My project motivation was to deepen my understanding of stock price action to better inform my own investment choices, but also to practice my data science skills on a data set I find challenging.

Data Acquistion - Price History

Stock price data is available for download at nasdaq.com

# Reading in price history raw data csv from github
appl_ph <- read.csv("https://raw.githubusercontent.com/Chung-Brandon/607/refs/heads/main/AAPL_ph.csv")

Data Acquistion - Reported Earnings per Share

Data scraping with rvest on alphaquery.com

url <- "https://www.alphaquery.com/stock/NVDA/earnings-history"
webpage <- read_html(url)

earnings_table <- html_nodes(webpage, 'table')
nvda.eps <- html_table(earnings_table)[[1]]

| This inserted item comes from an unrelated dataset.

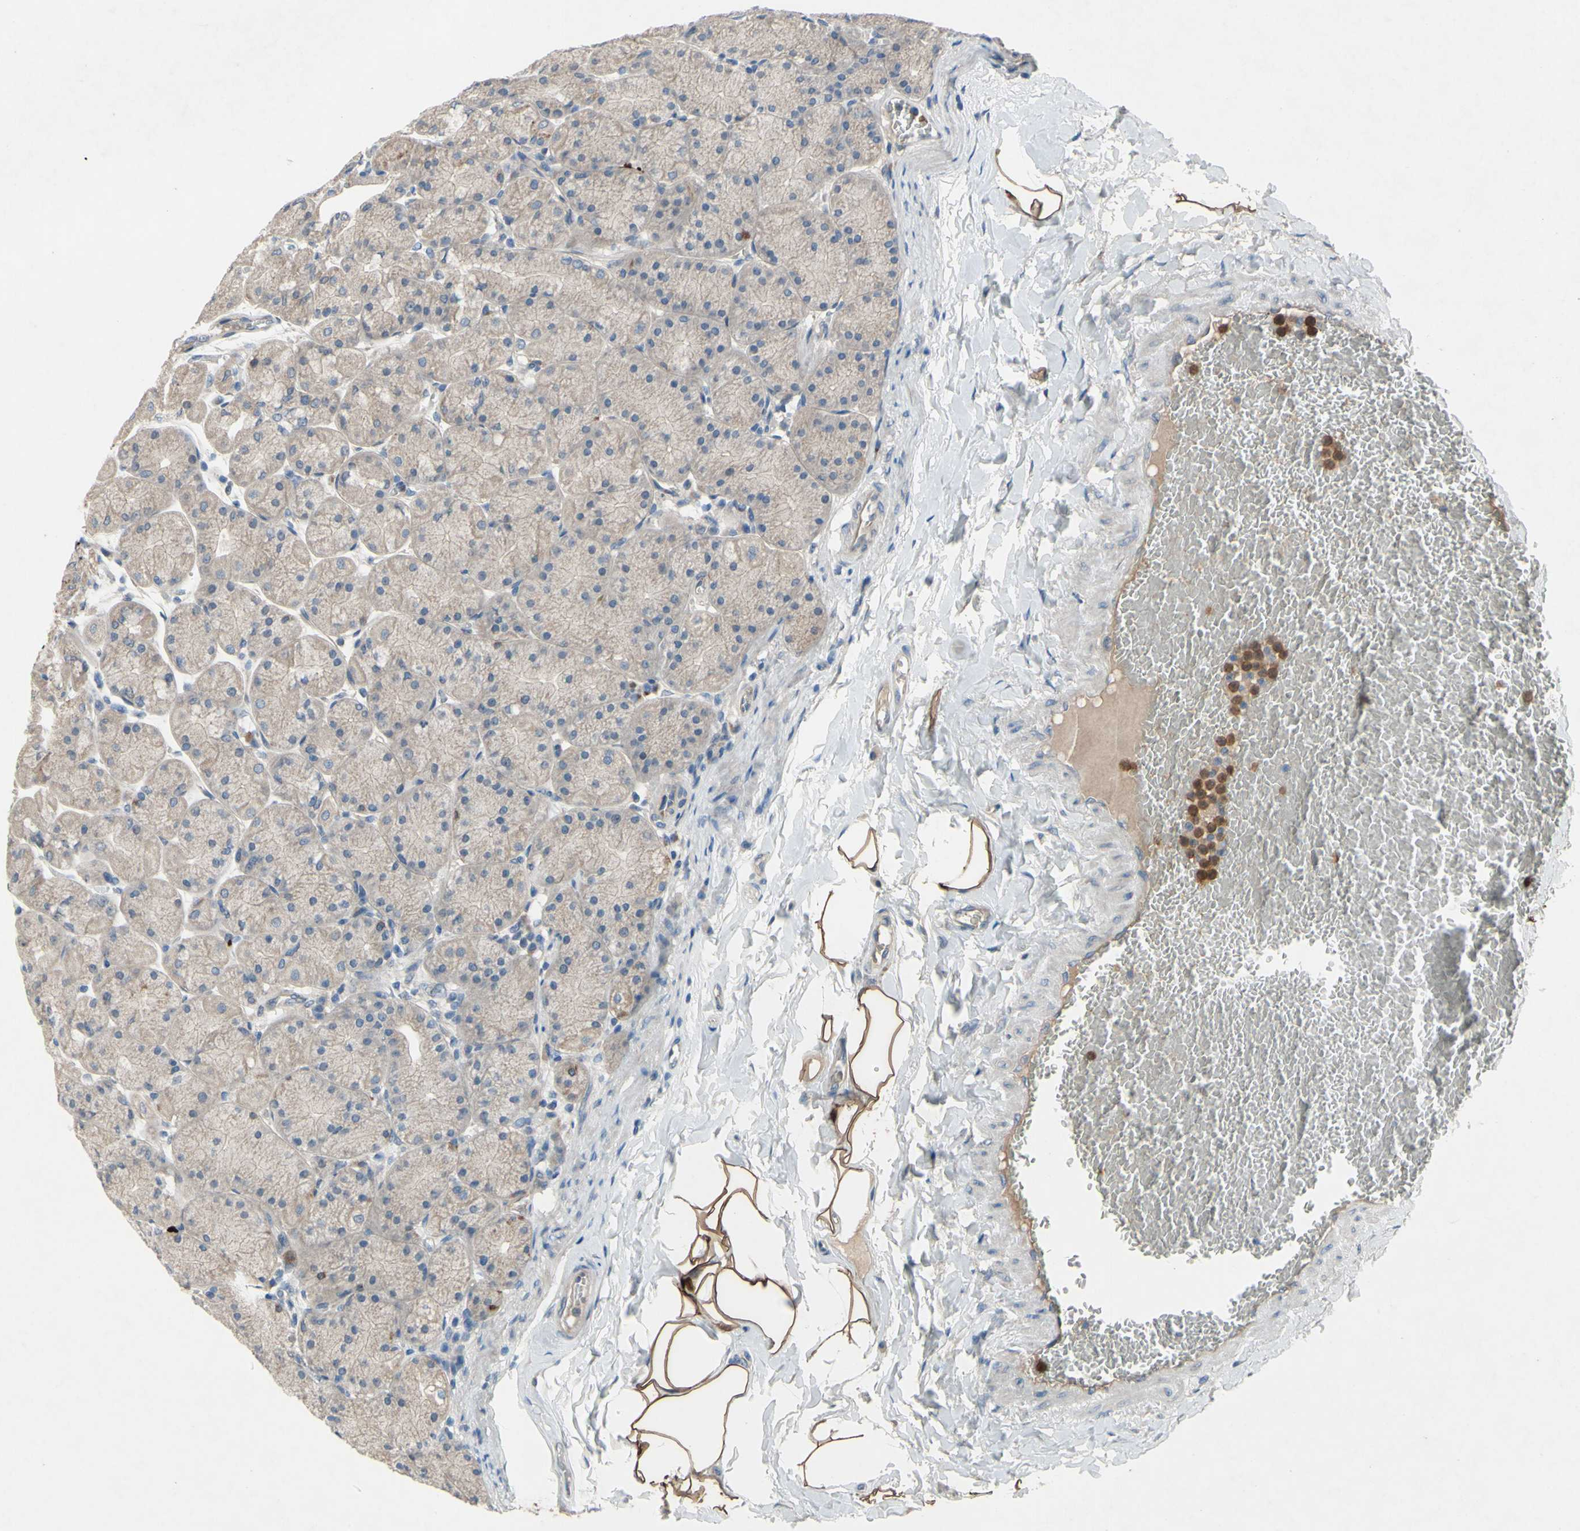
{"staining": {"intensity": "moderate", "quantity": ">75%", "location": "cytoplasmic/membranous"}, "tissue": "stomach", "cell_type": "Glandular cells", "image_type": "normal", "snomed": [{"axis": "morphology", "description": "Normal tissue, NOS"}, {"axis": "topography", "description": "Stomach, upper"}], "caption": "IHC photomicrograph of unremarkable stomach: stomach stained using IHC reveals medium levels of moderate protein expression localized specifically in the cytoplasmic/membranous of glandular cells, appearing as a cytoplasmic/membranous brown color.", "gene": "GRAMD2B", "patient": {"sex": "female", "age": 56}}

Data Acquistion - Reported Earnings per Share

Data Transformation - Clean and Mutate PH

# Mutate in the company ticker
app_ph <- app_ph %>%
  mutate(company = "app") %>%
  relocate(company, .before = 1)
# Bind price history tables together
combined_ph <- rbind(app_ph, appl_ph, nvda_ph)
# Removing unnecessary columns
combined_ph <- combined_ph[,(1:3)] %>%
  rename(close = Close.Last,
         date = Date)

Data Transformation - Clean and Mutate PH

Data Transformation - Clean and Mutate EPS

# Converting EPS data into numeric data for calculations
combined_eps <- combined_eps %>%
  mutate(estimated_eps = as.numeric(gsub("[^0-9.]", "", estimated_eps)),
         actual_eps = as.numeric(gsub("[^0-9.]", "", actual_eps)))
# Mutating in EPS surpise %
combined_eps <- combined_eps %>%
  mutate(eps.surprise.p = (((actual_eps - estimated_eps) / estimated_eps) * 100))
# Removing unneccessary columns
combined_eps <- combined_eps[,-c(3,4,5)]

Data Transformation - Clean and Mutate EPS

Data Transformation - Merging and Forming Tidy Table

# standardizing date columns in both combined data frames
combined_eps <- combined_eps %>%
  rename(date = announcement_date)

combined_eps$date <- ymd(combined_eps$date)
combined_ph$date <- mdy(combined_ph$date)
## Using innerjoin to keep only the observations with dates of EPS announcement
tidy.df <- combined_ph %>%
  inner_join(combined_eps, by = c("company", "date"))

Tidy Data

# Converting close variable to numeric data
tidy.df <- tidy.df %>%
  mutate(close = as.numeric(gsub("[^0-9.]", "", close)))
# Calculating the percentage change from EPS announcement to next EPS announcement
tidy.df <- tidy.df %>%
  group_by(company) %>%
  arrange(company, date) %>%
  mutate( percentage_change = (lead(close) - close) / close * 100 )

Tidy Data

Left with 95 observations of 5 variables

## # A tibble: 3 × 2
##   company count
##   <chr>   <int>
## 1 app        15
## 2 appl       40
## 3 nvda       40

Data Visualization

Data Visualization

Analysis

\[ H_0: \] The percentage change for the period after a >30% EPS surprise is the same for <30% EPS surprise. \[ H_a: \] The percentage change for the period after a >30% EPS surprise is greater than for a <30% EPS surprise.

\(\mu:\) 14.00

\(\mu_{30}:\) 51.467

Analysis

tidy.df <- tidy.df %>%
  mutate(eps.30 = ifelse(percentage_change > 30, "Yes", "No"))
tidy.df %>%
  group_by(eps.30) %>%
  summarise(mean_pchange = mean(percentage_change),
            count = n())
## # A tibble: 3 × 3
##   eps.30 mean_pchange count
##   <chr>         <dbl> <int>
## 1 No             2.22    70
## 2 Yes           51.5     22
## 3 <NA>          NA        3

Analysis

mean_p.change <- mean(tidy.df$percentage_change, na.rm = TRUE)
mean_p.change
## [1] 13.99818

Analysis

Calculating a 95% confidence interval around the eps.30 “Yes” group

# Creating a CI with the t.test function

t_test <- tidy.df[,5]
t_test_result <- t.test(t_test, conf.level = 0.95)
conf_interval <- t_test_result$conf.int
cat("95% Confidence Interval: [", conf_interval[1], ", ", conf_interval[2], "]\n")
## 95% Confidence Interval: [ 7.930708 ,  20.06565 ]

Analysis visualization

Conclusion

Because our EPS surprise >30% group has a mean percent change of 51, outside of the calculated CI, we reject the null hypothesis and can say that we are 95% confident that for the quarter post EPS announcement, if there is an EPS surprise of 30% or greater, we will likely see greater percent stock appreciation.